NewSQL databases are used in real-world scenarios such as:
- Real-time financial transactions where instant processing and strong consistency are critical, for example, global banks settling cross-border payments.
- E-commerce platforms handling massive spikes in traffic during peak events while maintaining order accuracy and fast processing, like Shopify during Black Friday.
- Supply chain and logistics systems tracking shipments and adjusting routes dynamically based on real-time data.
- Healthcare data management, supporting compliant and real-time patient data updates across departments.
- IoT and sensor data processing for smart cities and industrial automation with scalable, low-latency, and consistent data handling, exemplified by Google Cloud Spanner.
These use cases highlight NewSQL’s balance of scalability, ACID compliance, and SQL familiarity.

Cloud Native Databases
Cloud native databases are designed specifically for cloud environments, offering automatic scalability, high availability, and reduced operational burden. They typically leverage distributed architecture to scale horizontally, support automated backup and recovery, and integrate seamlessly with cloud storage and services. These databases provide cost efficiency through pay-as-you-go models and enable easy experimentation without upfront investments, but learning curves vary depending on the database and its data modeling approach. Popular examples include Snowflake, Amazon Redshift, Datomic, and Azure CosmosDB.
Cloud native databases are widely used in industries such as:
- Financial services, for managing high transaction volumes and real-time fraud detection.

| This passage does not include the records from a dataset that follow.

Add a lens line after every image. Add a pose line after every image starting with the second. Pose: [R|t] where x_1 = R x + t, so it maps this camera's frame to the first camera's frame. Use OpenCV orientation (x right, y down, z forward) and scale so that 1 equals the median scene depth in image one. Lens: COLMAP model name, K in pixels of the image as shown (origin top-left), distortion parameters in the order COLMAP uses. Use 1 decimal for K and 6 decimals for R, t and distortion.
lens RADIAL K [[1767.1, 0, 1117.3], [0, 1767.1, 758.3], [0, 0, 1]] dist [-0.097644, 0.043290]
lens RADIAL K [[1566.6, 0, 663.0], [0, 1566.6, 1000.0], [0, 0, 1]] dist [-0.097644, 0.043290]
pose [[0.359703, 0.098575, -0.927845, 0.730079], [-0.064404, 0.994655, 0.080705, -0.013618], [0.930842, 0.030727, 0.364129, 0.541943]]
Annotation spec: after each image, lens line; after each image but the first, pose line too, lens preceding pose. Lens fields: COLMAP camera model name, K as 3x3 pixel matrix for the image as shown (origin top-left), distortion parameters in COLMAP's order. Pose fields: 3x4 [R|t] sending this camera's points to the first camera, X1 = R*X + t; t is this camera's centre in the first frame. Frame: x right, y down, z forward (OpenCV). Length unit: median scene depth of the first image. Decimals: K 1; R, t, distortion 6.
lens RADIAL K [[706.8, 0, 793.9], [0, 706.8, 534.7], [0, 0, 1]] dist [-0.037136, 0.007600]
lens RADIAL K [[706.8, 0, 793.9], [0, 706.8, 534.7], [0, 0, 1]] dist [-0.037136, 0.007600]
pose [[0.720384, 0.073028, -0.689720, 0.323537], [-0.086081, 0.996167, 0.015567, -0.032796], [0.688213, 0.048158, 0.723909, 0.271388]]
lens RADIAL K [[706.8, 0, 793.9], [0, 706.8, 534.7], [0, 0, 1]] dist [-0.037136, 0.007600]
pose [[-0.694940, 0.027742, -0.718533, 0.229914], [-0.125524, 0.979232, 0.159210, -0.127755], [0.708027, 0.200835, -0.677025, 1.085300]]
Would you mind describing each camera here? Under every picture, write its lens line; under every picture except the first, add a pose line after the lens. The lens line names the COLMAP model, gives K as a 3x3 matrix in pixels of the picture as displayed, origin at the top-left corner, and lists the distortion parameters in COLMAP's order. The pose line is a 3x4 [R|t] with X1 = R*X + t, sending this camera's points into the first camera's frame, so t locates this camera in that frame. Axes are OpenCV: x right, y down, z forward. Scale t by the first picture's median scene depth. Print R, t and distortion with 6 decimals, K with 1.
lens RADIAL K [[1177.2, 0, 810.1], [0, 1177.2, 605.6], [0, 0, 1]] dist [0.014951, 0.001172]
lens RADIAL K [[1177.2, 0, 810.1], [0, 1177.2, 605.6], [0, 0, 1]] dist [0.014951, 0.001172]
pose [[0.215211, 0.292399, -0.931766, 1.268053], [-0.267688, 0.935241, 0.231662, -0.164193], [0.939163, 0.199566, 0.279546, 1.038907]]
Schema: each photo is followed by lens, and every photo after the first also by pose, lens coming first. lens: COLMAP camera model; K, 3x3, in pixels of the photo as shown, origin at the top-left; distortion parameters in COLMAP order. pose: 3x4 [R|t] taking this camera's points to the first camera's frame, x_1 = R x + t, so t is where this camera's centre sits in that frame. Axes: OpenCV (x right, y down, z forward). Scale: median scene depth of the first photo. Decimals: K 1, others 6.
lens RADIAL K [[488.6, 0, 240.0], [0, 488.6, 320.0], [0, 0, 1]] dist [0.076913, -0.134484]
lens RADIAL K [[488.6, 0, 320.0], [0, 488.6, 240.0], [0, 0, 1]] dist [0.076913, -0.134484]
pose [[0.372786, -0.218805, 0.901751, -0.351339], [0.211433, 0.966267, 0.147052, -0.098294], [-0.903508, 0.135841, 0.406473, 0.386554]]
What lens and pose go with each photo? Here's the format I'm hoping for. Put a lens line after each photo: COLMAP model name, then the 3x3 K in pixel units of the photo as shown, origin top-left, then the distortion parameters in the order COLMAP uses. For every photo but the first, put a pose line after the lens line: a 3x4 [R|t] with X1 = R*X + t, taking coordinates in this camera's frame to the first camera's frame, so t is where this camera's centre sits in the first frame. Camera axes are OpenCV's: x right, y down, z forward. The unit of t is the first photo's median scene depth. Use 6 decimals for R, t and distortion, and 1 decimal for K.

- Healthcare, handling secure patient records and enabling real-time data analytics.
- Gaming, supporting scalable user data and delivering smooth online multiplayer experiences.
- Supply chain logistics, for real-time inventory tracking and demand forecasting.
- Education, managing student information and scaling online learning platforms.
- Social media, managing vast user-generated content and real-time data feeds.
- Utility management, monitoring resource consumption and integrating smart grid technologies.
- Retail, for inventory management and targeted marketing.
- Research and science, handling large datasets in fields like climate modeling and genomics.
Examples include Snowflake, Amazon Redshift, Datomic, and Azure CosmosDB, offering automated scaling, high availability, and simplified management in cloud environments.

Time-Series Databases
Time-series databases are optimized for storing and analyzing data points tagged with timestamps, enabling tracking of changes over time. They are widely used for:
- Energy sector for smart grid optimization and renewable energy monitoring.
- Financial services for real-time risk assessment and algorithmic trading.
- Healthcare for remote patient monitoring and clinical research.
- Manufacturing for predictive maintenance and production optimization.
- Retail for customer footfall analysis and sales trend forecasting.
- Telecommunications for network performance monitoring and infrastructure planning.
- Transportation & logistics for route optimization and predictive vehicle maintenance.
- Entertainment & media for real-time content optimization and advertising strategy.
- Agriculture for crop monitoring and livestock management.
- Aerospace & aviation for aircraft health and flight scheduling optimization.
- Hospitality & tourism for booking trend analysis and demand forecasting.
- Maritime & shipping for vessel performance and port operations management.
- Urban planning for traffic management and population growth analysis.